─── Data in this exercise ───

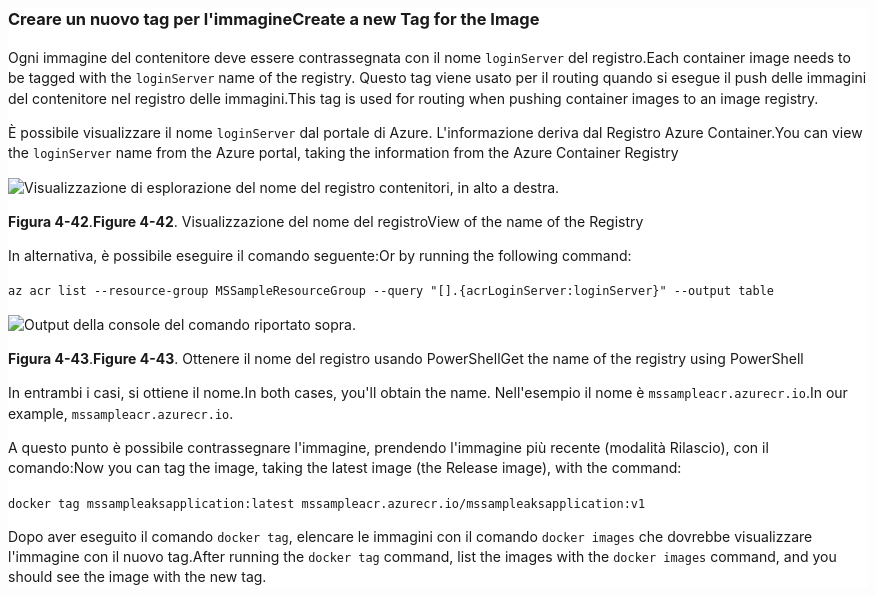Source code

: ### <a name="create-a-new-tag-for-the-image"></a><span data-ttu-id="beb49-156">Creare un nuovo tag per l'immagine</span><span class="sxs-lookup"><span data-stu-id="beb49-156">Create a new Tag for the Image</span></span>

<span data-ttu-id="beb49-157">Ogni immagine del contenitore deve essere contrassegnata con il nome `loginServer` del registro.</span><span class="sxs-lookup"><span data-stu-id="beb49-157">Each container image needs to be tagged with the `loginServer` name of the registry.</span></span> <span data-ttu-id="beb49-158">Questo tag viene usato per il routing quando si esegue il push delle immagini del contenitore nel registro delle immagini.</span><span class="sxs-lookup"><span data-stu-id="beb49-158">This tag is used for routing when pushing container images to an image registry.</span></span>

<span data-ttu-id="beb49-159">È possibile visualizzare il nome `loginServer` dal portale di Azure. L'informazione deriva dal Registro Azure Container.</span><span class="sxs-lookup"><span data-stu-id="beb49-159">You can view the `loginServer` name from the Azure portal, taking the information from the Azure Container Registry</span></span>

![Visualizzazione di esplorazione del nome del registro contenitori, in alto a destra.](media/loginServer-name.png)

<span data-ttu-id="beb49-161">**Figura 4-42**.</span><span class="sxs-lookup"><span data-stu-id="beb49-161">**Figure 4-42**.</span></span> <span data-ttu-id="beb49-162">Visualizzazione del nome del registro</span><span class="sxs-lookup"><span data-stu-id="beb49-162">View of the name of the Registry</span></span>

<span data-ttu-id="beb49-163">In alternativa, è possibile eseguire il comando seguente:</span><span class="sxs-lookup"><span data-stu-id="beb49-163">Or by running the following command:</span></span>

```console
az acr list --resource-group MSSampleResourceGroup --query "[].{acrLoginServer:loginServer}" --output table
```

![Output della console del comando riportato sopra.](media/az-cli-loginServer-name.png)

<span data-ttu-id="beb49-165">**Figura 4-43**.</span><span class="sxs-lookup"><span data-stu-id="beb49-165">**Figure 4-43**.</span></span> <span data-ttu-id="beb49-166">Ottenere il nome del registro usando PowerShell</span><span class="sxs-lookup"><span data-stu-id="beb49-166">Get the name of the registry using PowerShell</span></span>

<span data-ttu-id="beb49-167">In entrambi i casi, si ottiene il nome.</span><span class="sxs-lookup"><span data-stu-id="beb49-167">In both cases, you'll obtain the name.</span></span> <span data-ttu-id="beb49-168">Nell'esempio il nome è `mssampleacr.azurecr.io`.</span><span class="sxs-lookup"><span data-stu-id="beb49-168">In our example, `mssampleacr.azurecr.io`.</span></span>

<span data-ttu-id="beb49-169">A questo punto è possibile contrassegnare l'immagine, prendendo l'immagine più recente (modalità Rilascio), con il comando:</span><span class="sxs-lookup"><span data-stu-id="beb49-169">Now you can tag the image, taking the latest image (the Release image), with the command:</span></span>

```console
docker tag mssampleaksapplication:latest mssampleacr.azurecr.io/mssampleaksapplication:v1
```

<span data-ttu-id="beb49-170">Dopo aver eseguito il comando `docker tag`, elencare le immagini con il comando `docker images` che dovrebbe visualizzare l'immagine con il nuovo tag.</span><span class="sxs-lookup"><span data-stu-id="beb49-170">After running the `docker tag` command, list the images with the `docker images` command, and you should see the image with the new tag.</span></span>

───

- _Work task_
Search the data above for the word "media". Copy each line it is in.

- _Answer for this exercise_
![Visualizzazione di esplorazione del nome del registro contenitori, in alto a destra.](media/loginServer-name.png)
![Output della console del comando riportato sopra.](media/az-cli-loginServer-name.png)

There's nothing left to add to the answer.